#### Required action:
Transcribe exactly the lines that fall between the one holding "102 220 119" and the one holding "363 379 7.56", inclusive, from the entries below.

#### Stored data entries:
******************************

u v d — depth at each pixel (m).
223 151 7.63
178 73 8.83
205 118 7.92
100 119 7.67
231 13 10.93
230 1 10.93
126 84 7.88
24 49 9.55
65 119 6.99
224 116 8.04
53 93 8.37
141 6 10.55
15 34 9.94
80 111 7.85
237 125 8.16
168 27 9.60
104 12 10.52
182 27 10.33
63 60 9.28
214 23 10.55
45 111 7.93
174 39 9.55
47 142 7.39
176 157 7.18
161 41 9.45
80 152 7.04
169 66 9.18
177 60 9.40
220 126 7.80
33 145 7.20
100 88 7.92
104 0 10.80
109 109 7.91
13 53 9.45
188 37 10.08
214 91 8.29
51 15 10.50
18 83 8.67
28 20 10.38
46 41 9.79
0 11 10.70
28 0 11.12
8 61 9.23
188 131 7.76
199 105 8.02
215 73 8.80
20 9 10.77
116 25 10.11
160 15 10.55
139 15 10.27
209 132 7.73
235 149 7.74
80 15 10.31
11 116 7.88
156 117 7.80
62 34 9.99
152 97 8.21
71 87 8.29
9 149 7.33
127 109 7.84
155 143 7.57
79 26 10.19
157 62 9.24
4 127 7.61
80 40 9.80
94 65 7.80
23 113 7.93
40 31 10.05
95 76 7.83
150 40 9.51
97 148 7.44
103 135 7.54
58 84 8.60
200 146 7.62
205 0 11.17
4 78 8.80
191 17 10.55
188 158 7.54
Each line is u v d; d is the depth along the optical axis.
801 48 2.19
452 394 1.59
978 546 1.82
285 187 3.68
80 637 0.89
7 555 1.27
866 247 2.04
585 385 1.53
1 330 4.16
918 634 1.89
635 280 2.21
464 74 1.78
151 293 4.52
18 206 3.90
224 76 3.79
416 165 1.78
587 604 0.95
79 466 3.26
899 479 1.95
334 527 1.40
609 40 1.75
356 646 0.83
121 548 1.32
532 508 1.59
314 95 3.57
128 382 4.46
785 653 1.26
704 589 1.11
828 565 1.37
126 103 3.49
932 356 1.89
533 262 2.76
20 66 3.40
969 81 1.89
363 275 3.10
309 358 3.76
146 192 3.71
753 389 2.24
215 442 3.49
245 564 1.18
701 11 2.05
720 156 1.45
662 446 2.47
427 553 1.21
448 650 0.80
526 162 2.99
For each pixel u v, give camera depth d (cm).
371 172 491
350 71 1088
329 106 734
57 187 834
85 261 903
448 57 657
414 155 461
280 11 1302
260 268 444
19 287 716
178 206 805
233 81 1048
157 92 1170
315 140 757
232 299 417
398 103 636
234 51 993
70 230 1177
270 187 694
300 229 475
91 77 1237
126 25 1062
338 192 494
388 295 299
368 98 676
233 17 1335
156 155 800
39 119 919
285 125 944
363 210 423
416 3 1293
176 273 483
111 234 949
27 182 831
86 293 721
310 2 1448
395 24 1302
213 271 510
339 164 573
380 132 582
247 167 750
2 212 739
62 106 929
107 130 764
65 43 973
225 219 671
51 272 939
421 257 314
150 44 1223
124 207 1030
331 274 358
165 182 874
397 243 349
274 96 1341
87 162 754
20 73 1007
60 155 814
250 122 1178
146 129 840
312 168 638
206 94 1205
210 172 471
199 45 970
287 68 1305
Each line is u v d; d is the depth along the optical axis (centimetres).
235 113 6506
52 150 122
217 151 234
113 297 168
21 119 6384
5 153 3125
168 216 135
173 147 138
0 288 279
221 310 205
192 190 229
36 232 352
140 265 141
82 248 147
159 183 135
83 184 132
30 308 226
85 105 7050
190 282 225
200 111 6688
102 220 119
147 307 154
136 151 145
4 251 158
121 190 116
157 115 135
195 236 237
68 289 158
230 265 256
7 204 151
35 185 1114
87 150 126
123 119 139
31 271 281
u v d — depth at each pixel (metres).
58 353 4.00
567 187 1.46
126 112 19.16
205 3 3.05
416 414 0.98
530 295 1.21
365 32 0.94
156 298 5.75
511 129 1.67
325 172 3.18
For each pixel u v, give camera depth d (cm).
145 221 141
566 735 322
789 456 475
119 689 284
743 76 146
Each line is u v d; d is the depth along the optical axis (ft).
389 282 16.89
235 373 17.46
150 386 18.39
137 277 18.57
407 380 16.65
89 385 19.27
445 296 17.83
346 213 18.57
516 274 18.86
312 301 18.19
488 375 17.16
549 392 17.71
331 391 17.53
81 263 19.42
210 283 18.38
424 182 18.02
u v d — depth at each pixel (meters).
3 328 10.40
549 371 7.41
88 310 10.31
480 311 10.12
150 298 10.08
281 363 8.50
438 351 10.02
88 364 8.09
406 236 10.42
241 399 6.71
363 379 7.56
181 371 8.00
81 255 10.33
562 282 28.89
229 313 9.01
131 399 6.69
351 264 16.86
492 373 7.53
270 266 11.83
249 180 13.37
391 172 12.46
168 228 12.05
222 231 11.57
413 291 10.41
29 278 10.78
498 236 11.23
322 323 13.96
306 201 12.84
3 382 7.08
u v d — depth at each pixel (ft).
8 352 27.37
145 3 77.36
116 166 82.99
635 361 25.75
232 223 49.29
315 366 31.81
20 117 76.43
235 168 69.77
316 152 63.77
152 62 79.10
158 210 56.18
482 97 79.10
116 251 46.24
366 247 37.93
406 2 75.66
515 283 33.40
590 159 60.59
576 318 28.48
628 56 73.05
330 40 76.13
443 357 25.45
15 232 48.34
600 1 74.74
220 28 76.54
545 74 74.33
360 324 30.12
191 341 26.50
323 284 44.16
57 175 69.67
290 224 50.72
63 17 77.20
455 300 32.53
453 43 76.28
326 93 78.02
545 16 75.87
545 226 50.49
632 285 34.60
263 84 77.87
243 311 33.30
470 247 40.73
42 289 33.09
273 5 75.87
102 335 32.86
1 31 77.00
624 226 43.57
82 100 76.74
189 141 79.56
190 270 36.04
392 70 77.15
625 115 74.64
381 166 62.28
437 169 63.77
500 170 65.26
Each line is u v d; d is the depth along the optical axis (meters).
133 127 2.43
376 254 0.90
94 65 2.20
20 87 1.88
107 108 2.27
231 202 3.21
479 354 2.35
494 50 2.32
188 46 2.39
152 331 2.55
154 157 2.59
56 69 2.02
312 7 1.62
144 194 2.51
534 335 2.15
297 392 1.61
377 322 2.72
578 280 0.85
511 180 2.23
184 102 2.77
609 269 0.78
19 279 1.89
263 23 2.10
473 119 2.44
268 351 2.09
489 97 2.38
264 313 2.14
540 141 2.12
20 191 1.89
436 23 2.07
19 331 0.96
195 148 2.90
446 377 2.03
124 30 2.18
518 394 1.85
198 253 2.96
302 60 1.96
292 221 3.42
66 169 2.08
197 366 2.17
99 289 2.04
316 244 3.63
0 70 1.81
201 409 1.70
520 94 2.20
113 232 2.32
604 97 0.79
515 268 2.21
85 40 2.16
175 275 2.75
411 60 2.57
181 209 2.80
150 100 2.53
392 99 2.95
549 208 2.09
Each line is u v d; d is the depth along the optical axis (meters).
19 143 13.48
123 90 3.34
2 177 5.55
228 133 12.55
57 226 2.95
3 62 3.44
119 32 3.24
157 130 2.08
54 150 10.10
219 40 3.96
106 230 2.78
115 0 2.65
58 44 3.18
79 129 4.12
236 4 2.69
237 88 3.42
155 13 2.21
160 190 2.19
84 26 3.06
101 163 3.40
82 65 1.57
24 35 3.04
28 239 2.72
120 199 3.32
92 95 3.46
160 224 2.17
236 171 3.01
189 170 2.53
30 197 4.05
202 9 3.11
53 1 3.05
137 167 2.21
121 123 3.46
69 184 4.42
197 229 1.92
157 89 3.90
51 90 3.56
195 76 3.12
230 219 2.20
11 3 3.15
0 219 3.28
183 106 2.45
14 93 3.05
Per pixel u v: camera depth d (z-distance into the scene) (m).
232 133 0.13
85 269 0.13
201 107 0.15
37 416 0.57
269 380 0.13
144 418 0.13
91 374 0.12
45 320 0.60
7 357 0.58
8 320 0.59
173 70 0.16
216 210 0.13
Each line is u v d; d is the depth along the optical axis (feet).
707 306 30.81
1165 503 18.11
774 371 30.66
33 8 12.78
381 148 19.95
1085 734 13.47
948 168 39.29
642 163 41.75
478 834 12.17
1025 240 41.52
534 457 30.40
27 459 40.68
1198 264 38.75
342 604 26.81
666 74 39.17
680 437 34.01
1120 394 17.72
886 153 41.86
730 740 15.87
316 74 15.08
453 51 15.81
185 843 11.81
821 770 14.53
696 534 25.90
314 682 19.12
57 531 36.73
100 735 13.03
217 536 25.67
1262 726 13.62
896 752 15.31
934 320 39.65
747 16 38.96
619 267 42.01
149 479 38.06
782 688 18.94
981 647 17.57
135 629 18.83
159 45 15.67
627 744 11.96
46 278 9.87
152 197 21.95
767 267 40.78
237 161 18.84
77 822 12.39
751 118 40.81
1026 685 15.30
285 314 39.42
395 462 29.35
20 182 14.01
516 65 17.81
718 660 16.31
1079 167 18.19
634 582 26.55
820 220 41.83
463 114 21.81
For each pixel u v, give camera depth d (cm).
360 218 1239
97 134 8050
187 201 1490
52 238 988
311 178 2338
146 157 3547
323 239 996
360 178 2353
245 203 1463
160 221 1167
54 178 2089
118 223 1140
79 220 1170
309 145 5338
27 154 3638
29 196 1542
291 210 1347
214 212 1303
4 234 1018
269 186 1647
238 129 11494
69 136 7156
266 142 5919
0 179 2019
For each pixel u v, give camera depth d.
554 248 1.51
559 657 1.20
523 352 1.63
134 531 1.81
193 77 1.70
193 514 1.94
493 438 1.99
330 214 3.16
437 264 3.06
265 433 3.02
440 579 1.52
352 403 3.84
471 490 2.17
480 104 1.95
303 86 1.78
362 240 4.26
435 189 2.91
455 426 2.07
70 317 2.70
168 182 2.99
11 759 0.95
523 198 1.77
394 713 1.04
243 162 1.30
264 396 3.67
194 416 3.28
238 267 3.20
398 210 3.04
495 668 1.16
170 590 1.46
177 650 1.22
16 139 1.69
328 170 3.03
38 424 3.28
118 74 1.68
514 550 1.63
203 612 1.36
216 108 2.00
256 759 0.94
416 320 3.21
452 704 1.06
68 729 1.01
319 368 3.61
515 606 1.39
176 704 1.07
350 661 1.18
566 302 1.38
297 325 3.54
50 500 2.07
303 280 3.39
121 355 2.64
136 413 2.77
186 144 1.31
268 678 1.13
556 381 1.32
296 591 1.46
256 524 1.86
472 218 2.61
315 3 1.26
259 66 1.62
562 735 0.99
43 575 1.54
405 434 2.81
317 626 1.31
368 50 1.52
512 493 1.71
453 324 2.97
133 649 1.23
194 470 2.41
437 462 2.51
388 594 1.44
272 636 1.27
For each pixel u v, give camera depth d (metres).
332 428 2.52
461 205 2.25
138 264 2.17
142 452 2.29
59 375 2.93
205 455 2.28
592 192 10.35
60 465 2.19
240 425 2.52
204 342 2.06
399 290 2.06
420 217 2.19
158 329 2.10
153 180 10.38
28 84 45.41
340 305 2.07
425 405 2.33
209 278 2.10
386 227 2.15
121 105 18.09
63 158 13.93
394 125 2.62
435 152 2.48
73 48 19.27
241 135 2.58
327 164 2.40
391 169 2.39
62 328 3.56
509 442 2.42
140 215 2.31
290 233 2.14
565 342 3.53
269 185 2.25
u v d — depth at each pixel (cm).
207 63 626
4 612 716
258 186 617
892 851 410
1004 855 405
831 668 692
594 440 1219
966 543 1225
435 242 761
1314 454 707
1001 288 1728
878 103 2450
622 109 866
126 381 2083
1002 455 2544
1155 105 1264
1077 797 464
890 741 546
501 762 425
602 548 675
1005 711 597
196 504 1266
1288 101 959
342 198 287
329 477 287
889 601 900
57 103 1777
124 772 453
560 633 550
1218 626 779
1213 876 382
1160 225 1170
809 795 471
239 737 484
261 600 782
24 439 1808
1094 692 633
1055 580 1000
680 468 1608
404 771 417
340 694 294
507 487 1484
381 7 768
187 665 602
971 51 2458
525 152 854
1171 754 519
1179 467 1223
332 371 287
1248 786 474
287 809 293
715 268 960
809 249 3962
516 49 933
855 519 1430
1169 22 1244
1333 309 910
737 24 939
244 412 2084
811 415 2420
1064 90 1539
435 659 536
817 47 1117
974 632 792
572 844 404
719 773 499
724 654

******************************

#### Answer to the exercise:
102 220 119
147 307 154
136 151 145
4 251 158
121 190 116
157 115 135
195 236 237
68 289 158
230 265 256
7 204 151
35 185 1114
87 150 126
123 119 139
31 271 281
u v d — depth at each pixel (metres).
58 353 4.00
567 187 1.46
126 112 19.16
205 3 3.05
416 414 0.98
530 295 1.21
365 32 0.94
156 298 5.75
511 129 1.67
325 172 3.18
For each pixel u v, give camera depth d (cm).
145 221 141
566 735 322
789 456 475
119 689 284
743 76 146
Each line is u v d; d is the depth along the optical axis (ft).
389 282 16.89
235 373 17.46
150 386 18.39
137 277 18.57
407 380 16.65
89 385 19.27
445 296 17.83
346 213 18.57
516 274 18.86
312 301 18.19
488 375 17.16
549 392 17.71
331 391 17.53
81 263 19.42
210 283 18.38
424 182 18.02
u v d — depth at each pixel (meters).
3 328 10.40
549 371 7.41
88 310 10.31
480 311 10.12
150 298 10.08
281 363 8.50
438 351 10.02
88 364 8.09
406 236 10.42
241 399 6.71
363 379 7.56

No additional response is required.